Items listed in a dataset
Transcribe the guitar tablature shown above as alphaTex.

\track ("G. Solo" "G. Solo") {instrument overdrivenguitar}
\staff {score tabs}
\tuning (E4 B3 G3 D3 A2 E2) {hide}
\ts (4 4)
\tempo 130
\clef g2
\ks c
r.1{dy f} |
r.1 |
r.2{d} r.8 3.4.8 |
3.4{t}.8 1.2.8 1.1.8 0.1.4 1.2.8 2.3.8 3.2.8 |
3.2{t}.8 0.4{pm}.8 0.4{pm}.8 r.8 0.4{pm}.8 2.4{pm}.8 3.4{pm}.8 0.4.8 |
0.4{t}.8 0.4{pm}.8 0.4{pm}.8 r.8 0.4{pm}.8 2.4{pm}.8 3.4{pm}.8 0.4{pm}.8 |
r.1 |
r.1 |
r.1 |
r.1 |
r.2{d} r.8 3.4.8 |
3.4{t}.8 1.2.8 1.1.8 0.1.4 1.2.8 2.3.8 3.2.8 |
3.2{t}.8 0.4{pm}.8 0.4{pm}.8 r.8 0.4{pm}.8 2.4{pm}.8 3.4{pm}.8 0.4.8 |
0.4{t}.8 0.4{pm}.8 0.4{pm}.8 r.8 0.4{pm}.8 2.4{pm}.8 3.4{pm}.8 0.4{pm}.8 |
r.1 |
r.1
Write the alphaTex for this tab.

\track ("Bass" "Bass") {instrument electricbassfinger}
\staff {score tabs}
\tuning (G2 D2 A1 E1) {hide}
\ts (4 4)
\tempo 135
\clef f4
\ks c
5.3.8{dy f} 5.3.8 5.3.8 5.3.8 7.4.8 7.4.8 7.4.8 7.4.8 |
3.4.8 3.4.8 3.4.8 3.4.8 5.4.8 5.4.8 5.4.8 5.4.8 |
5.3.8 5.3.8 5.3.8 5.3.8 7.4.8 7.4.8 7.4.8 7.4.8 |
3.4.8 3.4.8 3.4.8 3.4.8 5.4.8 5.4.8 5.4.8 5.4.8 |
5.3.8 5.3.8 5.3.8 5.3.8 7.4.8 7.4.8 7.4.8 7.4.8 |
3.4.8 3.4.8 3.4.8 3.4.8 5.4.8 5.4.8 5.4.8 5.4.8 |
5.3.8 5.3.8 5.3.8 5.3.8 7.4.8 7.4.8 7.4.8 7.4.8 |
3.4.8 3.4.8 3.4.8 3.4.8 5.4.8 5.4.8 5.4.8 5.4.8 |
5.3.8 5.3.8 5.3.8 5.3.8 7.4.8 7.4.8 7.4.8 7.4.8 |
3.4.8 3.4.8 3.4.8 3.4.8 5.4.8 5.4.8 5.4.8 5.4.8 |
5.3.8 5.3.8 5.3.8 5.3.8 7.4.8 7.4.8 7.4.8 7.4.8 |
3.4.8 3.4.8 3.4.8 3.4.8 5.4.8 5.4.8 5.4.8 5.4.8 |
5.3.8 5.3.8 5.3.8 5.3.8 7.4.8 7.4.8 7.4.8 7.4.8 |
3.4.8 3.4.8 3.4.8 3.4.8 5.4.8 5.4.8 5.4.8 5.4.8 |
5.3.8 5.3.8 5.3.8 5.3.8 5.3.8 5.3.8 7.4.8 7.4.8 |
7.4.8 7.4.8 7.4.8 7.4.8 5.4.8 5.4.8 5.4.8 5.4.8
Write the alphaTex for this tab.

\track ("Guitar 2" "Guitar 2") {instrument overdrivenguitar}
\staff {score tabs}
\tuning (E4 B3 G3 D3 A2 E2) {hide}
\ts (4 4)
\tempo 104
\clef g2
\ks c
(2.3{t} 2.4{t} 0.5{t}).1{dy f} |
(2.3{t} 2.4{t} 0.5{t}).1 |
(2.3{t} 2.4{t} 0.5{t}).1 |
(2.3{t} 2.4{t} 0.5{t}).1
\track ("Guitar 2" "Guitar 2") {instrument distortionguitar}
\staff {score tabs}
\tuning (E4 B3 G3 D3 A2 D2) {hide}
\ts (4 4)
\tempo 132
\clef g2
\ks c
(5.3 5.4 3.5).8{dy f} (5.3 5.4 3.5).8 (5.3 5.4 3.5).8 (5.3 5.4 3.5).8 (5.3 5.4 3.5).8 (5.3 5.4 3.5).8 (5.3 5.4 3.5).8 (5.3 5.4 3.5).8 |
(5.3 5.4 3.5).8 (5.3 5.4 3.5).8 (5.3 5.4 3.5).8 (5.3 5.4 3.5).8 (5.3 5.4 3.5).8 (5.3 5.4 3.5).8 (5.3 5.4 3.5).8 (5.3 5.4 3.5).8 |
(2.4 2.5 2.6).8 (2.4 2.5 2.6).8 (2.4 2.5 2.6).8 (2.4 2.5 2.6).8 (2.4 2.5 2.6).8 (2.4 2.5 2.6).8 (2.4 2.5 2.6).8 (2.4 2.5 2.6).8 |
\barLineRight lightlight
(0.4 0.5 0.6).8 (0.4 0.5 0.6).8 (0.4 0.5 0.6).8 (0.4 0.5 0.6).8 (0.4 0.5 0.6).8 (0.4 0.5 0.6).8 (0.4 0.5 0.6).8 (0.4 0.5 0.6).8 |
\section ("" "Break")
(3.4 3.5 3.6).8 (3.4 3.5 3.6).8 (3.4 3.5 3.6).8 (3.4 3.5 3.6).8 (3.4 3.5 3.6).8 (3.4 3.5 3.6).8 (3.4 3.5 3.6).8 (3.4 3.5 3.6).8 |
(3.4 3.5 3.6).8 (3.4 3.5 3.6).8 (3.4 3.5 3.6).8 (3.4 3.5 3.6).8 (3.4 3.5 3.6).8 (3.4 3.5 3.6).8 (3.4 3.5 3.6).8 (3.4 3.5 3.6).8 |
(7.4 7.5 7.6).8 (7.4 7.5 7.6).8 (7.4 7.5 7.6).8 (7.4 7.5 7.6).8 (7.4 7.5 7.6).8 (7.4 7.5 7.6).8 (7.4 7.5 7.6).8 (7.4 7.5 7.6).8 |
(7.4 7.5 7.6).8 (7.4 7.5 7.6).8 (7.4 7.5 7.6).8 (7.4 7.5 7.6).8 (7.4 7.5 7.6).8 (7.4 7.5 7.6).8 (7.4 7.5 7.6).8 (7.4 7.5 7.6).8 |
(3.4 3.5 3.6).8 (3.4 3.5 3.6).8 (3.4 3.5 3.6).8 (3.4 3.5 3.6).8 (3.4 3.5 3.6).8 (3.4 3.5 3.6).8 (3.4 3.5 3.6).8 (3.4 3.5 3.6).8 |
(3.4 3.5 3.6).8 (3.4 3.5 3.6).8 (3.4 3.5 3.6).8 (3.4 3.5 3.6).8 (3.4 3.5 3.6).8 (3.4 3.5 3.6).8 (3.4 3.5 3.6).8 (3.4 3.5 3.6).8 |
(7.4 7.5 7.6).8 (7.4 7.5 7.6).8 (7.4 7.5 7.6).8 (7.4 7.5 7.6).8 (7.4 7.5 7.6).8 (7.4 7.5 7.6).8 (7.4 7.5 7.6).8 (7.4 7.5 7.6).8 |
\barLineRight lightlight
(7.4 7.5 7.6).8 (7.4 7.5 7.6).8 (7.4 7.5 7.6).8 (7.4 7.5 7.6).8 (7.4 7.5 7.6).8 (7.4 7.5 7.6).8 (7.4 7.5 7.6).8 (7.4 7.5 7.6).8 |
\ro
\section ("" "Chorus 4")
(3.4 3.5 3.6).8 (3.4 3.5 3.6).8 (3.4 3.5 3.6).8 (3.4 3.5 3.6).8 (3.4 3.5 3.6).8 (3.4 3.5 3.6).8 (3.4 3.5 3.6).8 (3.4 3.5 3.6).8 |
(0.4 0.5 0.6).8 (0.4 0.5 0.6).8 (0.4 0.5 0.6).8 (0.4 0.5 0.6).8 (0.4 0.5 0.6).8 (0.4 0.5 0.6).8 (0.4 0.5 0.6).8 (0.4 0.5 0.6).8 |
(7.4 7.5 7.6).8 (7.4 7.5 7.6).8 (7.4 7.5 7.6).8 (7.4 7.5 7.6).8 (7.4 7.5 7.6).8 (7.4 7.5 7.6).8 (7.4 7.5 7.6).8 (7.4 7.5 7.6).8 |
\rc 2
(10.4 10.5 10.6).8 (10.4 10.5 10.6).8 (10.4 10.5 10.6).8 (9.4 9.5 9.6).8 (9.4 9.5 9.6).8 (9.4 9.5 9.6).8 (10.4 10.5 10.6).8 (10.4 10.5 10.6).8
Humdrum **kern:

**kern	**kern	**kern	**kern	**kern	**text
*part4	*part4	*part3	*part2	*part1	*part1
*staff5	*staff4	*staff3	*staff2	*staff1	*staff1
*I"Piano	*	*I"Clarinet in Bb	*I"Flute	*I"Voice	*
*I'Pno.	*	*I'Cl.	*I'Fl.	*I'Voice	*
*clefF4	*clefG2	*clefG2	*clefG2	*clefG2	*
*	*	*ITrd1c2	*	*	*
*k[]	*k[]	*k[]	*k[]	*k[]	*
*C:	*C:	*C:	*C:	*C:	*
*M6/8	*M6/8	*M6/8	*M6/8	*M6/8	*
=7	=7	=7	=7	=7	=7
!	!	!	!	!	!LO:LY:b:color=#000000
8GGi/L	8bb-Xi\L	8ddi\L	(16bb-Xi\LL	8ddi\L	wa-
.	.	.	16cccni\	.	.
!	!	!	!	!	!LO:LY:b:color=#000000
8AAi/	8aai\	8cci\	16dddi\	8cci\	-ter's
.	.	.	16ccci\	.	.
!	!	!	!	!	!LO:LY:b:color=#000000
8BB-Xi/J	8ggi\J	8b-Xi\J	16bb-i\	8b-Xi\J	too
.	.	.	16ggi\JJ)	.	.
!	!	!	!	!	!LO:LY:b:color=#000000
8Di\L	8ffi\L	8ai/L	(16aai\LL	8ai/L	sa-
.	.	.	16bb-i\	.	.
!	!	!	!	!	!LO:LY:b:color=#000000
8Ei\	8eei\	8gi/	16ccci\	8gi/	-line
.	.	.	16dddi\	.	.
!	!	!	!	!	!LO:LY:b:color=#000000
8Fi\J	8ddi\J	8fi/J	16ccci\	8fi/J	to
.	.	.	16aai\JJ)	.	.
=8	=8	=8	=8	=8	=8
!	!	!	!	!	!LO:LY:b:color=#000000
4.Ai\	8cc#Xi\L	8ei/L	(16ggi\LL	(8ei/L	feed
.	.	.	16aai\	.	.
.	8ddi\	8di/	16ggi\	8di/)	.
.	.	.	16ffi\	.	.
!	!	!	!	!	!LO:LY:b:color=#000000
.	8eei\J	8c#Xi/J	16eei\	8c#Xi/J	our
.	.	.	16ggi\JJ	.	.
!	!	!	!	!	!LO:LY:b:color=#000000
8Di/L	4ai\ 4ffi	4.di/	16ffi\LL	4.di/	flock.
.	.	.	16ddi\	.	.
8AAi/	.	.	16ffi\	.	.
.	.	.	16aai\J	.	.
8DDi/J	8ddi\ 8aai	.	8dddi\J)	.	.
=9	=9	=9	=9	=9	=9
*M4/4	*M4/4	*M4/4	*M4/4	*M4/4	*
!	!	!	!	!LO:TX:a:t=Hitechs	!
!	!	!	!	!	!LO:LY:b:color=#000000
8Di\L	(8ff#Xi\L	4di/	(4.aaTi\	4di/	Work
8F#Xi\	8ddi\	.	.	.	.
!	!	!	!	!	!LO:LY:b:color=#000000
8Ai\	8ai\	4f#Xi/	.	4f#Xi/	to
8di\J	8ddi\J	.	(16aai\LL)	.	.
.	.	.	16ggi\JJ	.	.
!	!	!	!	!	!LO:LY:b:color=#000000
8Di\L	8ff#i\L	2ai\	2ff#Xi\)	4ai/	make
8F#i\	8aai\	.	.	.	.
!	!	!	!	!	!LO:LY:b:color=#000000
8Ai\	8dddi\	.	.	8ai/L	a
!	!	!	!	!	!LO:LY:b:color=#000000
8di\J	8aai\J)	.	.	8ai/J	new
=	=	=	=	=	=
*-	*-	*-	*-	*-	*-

To be done:
Show every line above that contains the string "overdrivenguitar".

Output for this task:
\track ("G. Solo" "G. Solo") {instrument overdrivenguitar}
\track ("Guitar 2" "Guitar 2") {instrument overdrivenguitar}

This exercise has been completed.